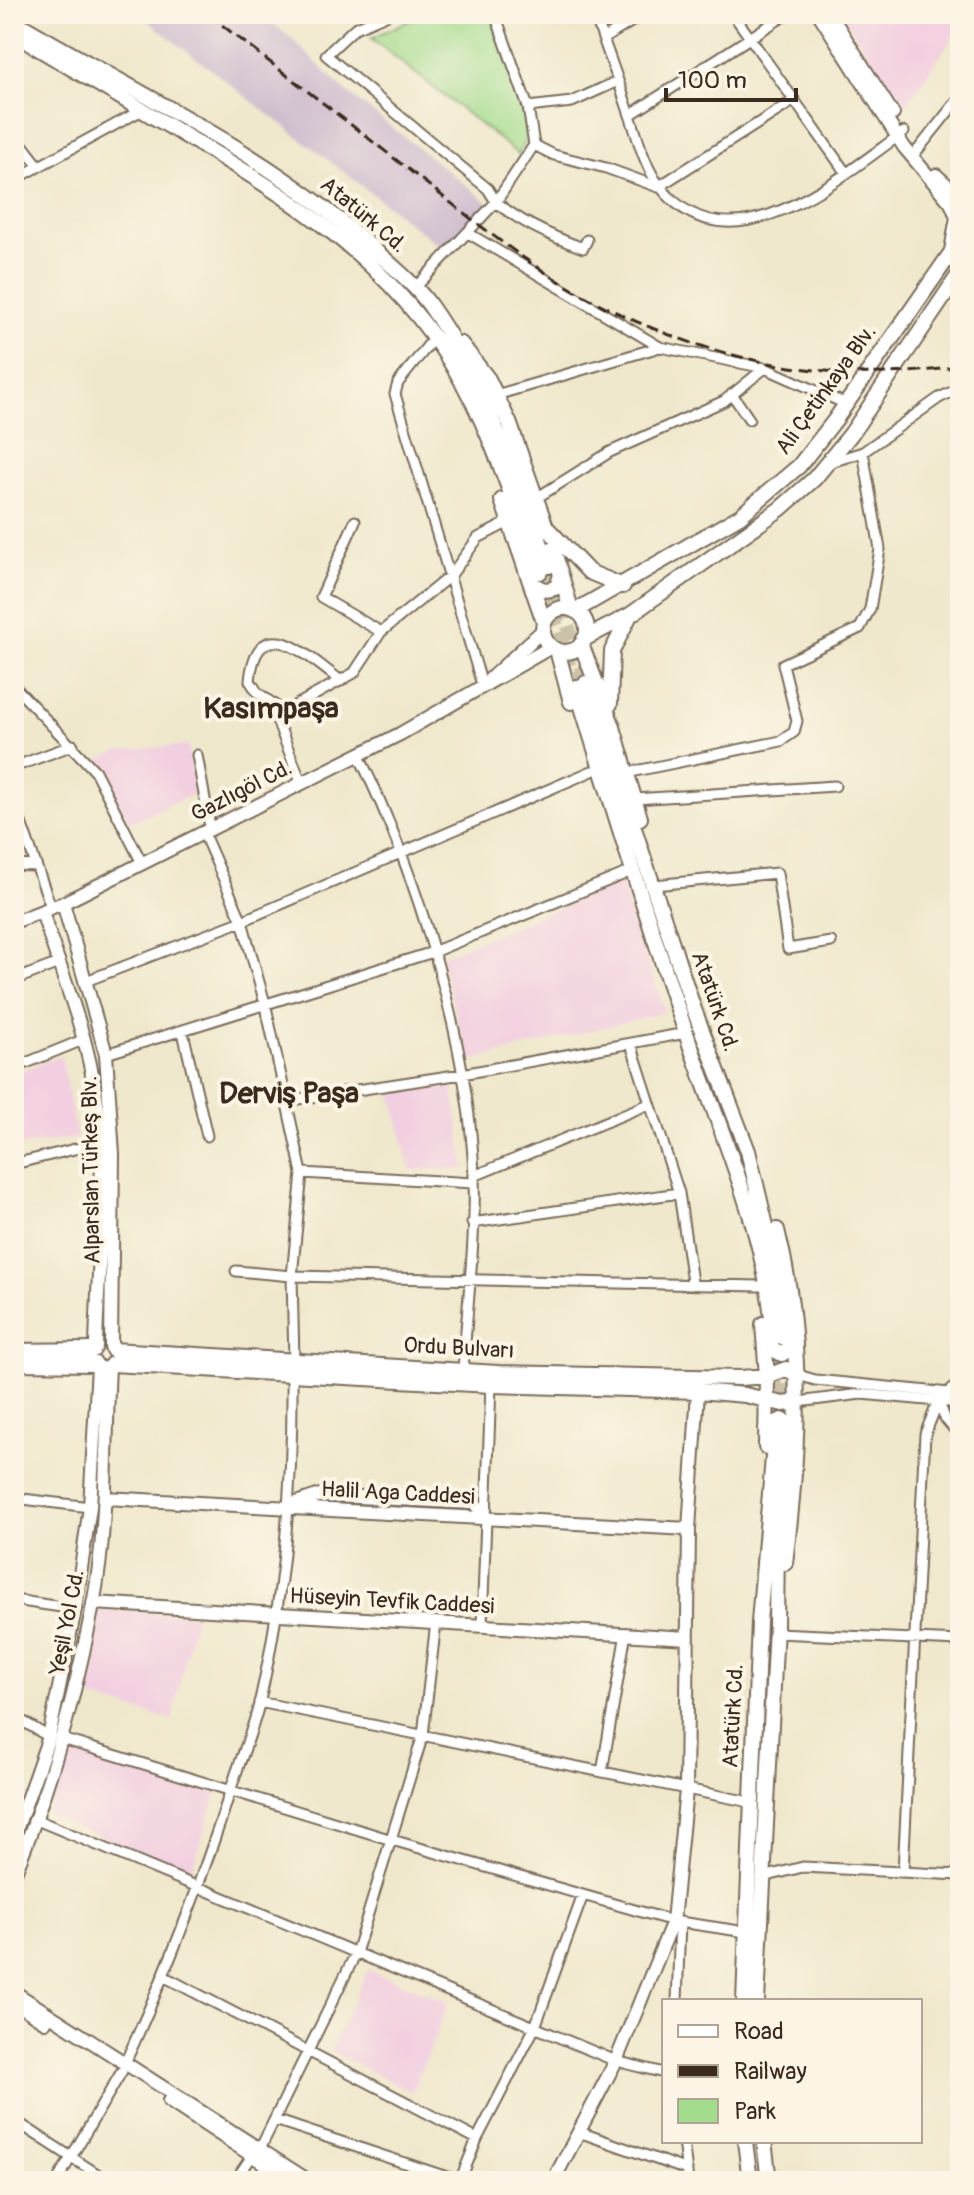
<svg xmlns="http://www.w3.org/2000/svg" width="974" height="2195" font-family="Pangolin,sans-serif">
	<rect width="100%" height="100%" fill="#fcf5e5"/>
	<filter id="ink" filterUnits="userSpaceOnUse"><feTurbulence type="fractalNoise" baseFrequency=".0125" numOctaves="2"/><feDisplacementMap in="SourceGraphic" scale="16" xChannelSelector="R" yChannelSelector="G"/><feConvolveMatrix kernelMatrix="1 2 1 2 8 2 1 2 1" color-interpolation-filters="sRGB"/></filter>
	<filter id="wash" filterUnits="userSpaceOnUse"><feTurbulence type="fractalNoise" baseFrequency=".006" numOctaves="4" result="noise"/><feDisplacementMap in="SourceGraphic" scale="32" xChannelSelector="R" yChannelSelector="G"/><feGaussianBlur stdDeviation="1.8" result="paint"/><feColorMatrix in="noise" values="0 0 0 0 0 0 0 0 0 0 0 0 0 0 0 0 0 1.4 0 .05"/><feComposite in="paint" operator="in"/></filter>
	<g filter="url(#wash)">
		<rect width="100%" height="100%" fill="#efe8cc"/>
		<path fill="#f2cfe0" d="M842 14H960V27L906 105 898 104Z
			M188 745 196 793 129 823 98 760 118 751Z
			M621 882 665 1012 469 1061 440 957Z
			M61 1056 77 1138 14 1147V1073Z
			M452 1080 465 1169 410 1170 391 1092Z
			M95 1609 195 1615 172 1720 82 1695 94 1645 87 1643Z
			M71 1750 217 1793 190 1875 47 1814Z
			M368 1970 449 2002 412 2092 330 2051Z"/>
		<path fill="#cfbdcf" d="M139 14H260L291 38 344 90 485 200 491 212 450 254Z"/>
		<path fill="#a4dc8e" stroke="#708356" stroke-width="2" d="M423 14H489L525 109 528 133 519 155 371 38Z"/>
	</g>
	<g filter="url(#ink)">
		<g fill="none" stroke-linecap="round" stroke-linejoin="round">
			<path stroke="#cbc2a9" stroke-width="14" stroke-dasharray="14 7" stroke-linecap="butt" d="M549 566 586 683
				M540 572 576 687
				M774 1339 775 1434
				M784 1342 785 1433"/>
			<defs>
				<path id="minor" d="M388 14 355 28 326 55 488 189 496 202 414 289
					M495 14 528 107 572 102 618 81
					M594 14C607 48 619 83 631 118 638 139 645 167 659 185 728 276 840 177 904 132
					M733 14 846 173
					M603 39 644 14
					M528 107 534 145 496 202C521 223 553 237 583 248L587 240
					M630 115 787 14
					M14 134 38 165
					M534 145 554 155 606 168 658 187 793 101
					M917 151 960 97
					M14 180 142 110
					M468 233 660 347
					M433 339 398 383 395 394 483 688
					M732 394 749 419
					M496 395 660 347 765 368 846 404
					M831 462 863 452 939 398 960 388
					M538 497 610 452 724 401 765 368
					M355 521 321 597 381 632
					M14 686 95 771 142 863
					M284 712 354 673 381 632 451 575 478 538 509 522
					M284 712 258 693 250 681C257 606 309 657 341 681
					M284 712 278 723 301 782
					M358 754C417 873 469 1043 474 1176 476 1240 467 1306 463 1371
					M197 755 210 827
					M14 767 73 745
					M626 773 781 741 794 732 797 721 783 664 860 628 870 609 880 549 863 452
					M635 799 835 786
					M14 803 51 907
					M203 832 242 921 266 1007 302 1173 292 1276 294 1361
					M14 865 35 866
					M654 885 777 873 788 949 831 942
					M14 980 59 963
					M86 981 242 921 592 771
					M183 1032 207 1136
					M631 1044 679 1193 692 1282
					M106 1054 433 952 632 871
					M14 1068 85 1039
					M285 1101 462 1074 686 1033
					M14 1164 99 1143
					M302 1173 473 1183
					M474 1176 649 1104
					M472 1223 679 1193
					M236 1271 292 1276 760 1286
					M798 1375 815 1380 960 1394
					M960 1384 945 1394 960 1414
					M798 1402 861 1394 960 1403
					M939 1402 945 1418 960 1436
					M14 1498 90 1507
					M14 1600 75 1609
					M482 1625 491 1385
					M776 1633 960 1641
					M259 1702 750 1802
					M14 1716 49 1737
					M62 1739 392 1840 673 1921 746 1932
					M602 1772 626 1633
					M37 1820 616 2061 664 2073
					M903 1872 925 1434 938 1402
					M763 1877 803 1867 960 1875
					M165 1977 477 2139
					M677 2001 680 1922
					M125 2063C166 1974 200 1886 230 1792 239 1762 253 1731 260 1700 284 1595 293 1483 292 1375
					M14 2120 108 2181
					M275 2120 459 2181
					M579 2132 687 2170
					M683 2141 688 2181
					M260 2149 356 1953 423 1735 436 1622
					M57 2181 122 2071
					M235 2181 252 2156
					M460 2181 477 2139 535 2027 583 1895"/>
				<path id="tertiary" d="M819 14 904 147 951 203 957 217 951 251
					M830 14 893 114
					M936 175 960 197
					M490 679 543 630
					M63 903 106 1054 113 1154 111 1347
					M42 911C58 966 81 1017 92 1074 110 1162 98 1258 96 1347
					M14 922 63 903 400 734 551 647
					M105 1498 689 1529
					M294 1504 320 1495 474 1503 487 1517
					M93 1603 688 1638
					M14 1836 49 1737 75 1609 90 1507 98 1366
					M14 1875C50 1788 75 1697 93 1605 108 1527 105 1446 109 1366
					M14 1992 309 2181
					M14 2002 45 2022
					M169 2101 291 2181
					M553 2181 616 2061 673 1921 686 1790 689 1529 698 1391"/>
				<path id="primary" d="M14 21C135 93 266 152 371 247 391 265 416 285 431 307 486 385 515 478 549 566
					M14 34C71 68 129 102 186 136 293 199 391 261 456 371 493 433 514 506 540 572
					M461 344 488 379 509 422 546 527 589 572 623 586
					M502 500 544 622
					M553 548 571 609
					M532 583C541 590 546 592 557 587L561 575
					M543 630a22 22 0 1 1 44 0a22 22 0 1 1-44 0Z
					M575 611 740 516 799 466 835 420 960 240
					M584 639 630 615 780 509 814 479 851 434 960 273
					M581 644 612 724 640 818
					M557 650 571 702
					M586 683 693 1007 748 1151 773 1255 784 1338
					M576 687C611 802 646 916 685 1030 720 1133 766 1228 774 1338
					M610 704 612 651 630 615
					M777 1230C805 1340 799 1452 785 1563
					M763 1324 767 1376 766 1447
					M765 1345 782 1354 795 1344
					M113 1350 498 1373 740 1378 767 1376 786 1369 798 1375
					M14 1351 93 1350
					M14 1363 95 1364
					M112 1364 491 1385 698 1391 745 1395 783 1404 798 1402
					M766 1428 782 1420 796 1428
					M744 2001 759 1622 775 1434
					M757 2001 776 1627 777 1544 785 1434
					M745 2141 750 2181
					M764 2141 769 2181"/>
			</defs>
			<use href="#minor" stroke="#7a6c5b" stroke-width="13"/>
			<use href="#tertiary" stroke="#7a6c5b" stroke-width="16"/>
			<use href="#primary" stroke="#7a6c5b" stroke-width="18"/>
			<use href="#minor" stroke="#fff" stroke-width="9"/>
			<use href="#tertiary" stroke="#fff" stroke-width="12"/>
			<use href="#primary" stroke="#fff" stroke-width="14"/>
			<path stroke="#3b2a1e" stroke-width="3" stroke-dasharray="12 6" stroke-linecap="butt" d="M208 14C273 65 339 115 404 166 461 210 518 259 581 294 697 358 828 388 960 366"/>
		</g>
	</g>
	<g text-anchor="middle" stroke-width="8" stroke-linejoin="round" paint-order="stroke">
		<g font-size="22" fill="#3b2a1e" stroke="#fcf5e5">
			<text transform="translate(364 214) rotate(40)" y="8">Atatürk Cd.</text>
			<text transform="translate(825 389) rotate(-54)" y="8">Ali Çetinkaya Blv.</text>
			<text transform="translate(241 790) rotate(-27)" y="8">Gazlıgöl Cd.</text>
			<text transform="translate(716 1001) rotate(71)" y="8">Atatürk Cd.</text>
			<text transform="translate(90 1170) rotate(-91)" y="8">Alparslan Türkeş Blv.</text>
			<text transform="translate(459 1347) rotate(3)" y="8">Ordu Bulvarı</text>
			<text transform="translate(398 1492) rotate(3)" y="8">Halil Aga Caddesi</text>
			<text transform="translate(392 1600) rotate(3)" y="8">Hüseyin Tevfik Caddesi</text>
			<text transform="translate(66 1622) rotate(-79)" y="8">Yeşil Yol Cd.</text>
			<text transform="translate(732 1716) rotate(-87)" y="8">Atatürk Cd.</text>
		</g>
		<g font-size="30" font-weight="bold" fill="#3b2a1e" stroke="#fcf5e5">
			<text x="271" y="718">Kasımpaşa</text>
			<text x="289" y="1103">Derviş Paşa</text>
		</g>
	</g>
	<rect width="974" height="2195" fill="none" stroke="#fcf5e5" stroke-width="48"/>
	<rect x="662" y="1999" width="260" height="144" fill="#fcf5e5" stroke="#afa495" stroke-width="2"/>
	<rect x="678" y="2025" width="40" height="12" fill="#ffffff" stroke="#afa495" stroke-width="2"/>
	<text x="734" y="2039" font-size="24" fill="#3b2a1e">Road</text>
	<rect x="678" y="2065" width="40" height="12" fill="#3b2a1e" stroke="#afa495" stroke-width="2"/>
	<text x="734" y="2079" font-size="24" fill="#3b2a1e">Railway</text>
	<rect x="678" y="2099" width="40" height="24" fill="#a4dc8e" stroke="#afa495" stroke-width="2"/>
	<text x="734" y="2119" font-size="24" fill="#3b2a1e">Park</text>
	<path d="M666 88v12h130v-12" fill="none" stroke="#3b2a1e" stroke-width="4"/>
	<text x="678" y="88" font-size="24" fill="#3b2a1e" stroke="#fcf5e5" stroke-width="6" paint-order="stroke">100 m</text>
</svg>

Goal of the exercise:
All lines holding the word "linejoin" must be copied from the data.

Answer to the problem:
		<g fill="none" stroke-linecap="round" stroke-linejoin="round">
	<g text-anchor="middle" stroke-width="8" stroke-linejoin="round" paint-order="stroke">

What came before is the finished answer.